8

Et dedans il y a …

Dans mon bidon il y a un peu de reste de gras d’un excès d’apéros du premier confinement. Une surprise du deuxième confinement. Un petit être qui pousse et gigote durant le troisième confinement.

Et dedans il y a des projets qui s’avortent et d’autres qui naissent. Un déménagement, une nouvelle voiture, …
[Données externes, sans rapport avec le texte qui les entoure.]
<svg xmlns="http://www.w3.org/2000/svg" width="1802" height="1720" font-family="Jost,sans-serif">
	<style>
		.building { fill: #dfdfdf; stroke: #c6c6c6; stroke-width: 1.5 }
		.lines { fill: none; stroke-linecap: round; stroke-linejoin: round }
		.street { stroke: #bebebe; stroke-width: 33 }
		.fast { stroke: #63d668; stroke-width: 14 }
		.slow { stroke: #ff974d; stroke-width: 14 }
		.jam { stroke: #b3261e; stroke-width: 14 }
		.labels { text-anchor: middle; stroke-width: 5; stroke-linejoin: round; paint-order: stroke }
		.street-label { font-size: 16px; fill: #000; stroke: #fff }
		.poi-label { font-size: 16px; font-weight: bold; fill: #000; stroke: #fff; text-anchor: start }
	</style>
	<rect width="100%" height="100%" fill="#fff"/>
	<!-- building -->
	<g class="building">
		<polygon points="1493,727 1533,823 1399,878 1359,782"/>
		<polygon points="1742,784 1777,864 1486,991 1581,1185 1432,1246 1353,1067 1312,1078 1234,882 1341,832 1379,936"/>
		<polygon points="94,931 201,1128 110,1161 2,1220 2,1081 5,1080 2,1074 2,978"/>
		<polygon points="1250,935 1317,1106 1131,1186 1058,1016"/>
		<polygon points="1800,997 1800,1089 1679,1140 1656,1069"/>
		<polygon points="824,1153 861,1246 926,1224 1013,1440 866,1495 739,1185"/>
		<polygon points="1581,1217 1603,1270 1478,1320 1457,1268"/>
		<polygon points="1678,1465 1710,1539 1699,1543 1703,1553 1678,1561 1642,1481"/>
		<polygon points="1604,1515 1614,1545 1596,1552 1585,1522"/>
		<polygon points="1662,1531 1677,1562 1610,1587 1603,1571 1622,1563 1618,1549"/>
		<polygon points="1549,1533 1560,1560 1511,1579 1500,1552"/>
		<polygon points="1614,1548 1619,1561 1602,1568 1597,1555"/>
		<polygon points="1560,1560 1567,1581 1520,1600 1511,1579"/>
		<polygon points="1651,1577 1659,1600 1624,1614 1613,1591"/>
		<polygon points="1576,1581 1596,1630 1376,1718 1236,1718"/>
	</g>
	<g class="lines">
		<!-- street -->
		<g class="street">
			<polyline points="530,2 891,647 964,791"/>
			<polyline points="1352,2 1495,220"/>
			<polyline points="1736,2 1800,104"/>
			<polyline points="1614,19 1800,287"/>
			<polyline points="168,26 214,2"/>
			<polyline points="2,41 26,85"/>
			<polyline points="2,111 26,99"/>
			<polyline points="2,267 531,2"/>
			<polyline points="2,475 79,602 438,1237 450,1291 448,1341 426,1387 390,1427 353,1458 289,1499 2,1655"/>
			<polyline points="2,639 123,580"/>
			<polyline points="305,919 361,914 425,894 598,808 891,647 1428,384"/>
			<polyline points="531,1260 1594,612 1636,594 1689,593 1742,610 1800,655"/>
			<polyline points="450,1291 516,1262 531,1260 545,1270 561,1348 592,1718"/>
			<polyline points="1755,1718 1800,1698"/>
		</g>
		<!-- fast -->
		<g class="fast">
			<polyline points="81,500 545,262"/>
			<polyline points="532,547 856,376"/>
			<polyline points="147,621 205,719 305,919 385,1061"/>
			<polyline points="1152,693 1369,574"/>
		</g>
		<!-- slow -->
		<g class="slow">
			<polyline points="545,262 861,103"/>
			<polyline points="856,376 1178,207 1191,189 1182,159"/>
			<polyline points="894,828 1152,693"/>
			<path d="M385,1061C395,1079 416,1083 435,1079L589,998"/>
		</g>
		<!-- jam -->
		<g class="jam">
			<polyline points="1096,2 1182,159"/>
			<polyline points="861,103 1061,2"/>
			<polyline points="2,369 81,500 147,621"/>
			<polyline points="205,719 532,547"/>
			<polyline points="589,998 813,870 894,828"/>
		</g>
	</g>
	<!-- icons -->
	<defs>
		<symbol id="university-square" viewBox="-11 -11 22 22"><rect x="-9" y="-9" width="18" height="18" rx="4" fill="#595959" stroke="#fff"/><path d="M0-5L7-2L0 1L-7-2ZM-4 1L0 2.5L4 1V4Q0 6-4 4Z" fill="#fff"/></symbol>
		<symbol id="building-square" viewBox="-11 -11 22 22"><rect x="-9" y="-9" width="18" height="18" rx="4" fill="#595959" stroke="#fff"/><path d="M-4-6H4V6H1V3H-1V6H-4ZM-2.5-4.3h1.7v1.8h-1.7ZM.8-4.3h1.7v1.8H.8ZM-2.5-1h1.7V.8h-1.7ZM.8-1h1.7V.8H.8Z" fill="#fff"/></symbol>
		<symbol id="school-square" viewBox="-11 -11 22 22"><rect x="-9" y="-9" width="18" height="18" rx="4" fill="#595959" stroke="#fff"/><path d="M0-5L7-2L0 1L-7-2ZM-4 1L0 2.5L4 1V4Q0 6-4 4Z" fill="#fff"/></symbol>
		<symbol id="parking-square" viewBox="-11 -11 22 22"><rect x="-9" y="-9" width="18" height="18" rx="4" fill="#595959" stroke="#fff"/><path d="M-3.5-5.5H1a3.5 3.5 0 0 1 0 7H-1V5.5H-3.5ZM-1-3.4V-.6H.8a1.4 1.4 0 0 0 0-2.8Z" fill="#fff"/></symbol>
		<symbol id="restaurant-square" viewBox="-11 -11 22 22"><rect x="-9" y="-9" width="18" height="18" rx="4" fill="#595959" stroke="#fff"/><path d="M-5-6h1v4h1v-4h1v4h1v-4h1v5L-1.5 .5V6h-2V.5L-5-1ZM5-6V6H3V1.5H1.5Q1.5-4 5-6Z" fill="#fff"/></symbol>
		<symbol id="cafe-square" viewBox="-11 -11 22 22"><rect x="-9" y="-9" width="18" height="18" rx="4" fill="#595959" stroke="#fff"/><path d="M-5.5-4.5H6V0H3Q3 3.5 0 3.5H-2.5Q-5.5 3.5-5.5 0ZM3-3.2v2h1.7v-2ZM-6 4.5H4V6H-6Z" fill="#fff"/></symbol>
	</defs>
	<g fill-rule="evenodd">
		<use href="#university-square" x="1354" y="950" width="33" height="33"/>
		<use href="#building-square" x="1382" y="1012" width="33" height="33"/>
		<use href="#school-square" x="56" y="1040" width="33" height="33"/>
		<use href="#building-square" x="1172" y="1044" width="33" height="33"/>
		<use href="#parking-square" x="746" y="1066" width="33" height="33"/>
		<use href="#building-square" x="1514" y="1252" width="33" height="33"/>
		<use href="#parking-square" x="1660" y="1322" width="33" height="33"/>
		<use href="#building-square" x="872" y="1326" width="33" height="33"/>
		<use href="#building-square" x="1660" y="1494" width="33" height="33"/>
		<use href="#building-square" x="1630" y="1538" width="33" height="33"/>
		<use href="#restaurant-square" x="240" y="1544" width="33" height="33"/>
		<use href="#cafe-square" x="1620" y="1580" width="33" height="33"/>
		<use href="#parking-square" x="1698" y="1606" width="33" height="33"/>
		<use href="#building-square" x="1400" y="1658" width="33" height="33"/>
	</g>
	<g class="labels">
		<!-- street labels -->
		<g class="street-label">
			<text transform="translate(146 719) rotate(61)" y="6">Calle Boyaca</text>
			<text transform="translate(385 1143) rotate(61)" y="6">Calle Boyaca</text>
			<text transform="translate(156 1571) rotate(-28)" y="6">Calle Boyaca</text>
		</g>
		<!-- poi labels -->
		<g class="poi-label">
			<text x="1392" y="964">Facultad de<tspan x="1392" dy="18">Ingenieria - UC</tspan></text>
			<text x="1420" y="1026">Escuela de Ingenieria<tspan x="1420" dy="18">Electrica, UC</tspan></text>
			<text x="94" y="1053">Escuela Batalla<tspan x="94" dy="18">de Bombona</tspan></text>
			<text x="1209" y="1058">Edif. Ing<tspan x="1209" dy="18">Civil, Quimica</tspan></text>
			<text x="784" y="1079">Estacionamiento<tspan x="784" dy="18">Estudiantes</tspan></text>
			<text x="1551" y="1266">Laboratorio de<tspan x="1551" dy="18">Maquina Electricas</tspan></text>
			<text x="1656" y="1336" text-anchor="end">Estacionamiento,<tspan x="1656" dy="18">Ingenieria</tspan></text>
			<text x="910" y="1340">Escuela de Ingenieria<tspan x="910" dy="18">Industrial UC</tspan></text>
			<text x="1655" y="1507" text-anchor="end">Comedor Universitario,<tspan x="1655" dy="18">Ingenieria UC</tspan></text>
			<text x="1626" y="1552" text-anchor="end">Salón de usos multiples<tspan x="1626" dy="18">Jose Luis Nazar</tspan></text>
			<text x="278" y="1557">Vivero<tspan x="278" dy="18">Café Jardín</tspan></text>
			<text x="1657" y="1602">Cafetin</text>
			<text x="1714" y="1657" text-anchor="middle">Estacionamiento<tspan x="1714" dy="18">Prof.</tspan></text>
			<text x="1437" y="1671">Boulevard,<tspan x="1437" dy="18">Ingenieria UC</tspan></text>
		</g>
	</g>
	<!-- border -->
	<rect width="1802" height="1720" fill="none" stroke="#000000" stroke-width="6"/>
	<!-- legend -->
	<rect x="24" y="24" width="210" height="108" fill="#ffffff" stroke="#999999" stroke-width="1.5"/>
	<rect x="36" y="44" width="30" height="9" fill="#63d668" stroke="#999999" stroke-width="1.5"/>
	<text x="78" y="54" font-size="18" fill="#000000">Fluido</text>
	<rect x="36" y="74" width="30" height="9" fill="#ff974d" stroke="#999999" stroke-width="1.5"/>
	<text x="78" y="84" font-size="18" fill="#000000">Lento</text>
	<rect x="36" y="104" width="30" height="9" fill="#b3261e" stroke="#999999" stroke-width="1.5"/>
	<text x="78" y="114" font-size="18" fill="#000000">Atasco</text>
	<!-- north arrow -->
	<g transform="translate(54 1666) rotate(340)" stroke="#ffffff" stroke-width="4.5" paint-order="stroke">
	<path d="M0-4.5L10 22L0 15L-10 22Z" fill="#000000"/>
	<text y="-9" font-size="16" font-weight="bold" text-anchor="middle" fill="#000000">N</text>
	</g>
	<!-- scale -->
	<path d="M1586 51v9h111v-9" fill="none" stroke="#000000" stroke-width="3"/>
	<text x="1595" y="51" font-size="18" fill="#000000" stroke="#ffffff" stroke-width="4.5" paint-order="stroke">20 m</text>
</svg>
Il y a de l’impatience, de la peur, du stress, de la colère, de la tristesse, des questions, des doutes, des nuits d’insomnies, de l’excitation … et de moins en moins de place pour ma vessie et mon estomac.

Il y a beaucoup de rendez-vous passés et à venir, d’aiguilles à apprivoiser, de scalpels, de couloirs d’hôpitaux aux peintures douteuses, de gel d’échographie froid et de la mélodie du petit cœur qui bat sur un écran en noir et blanc.

Et il y a de toutes petites parties génitales qui seront porteuse de joie ou de déception simplement parce qu’elles sont ce qu’elles sont.

Il y a la promesse d’un autre avenir. D’un manque de sommeil imminent. Comment on change une couche déjà? De beaucoup de bruits et de rires. D’une vie où les enfants seront plus nombreux que les parents.

Et puis il y a la trouille. Le trouille au ventre. Qui vous prend aux tripes. Celle que ça se passe mal. Encore une fois. Celle qu’on ne m’entende pas. Encore une fois. Celle d’être maltraitée par ceux censés soigner. Encore une fois . Celle de mourir. Cette fois.

Et dedans il y a , un petit quelqu’un que j’ai hâte de voir, de toucher, de respirer et de prendre dans mes bras. Mais pas trop tôt.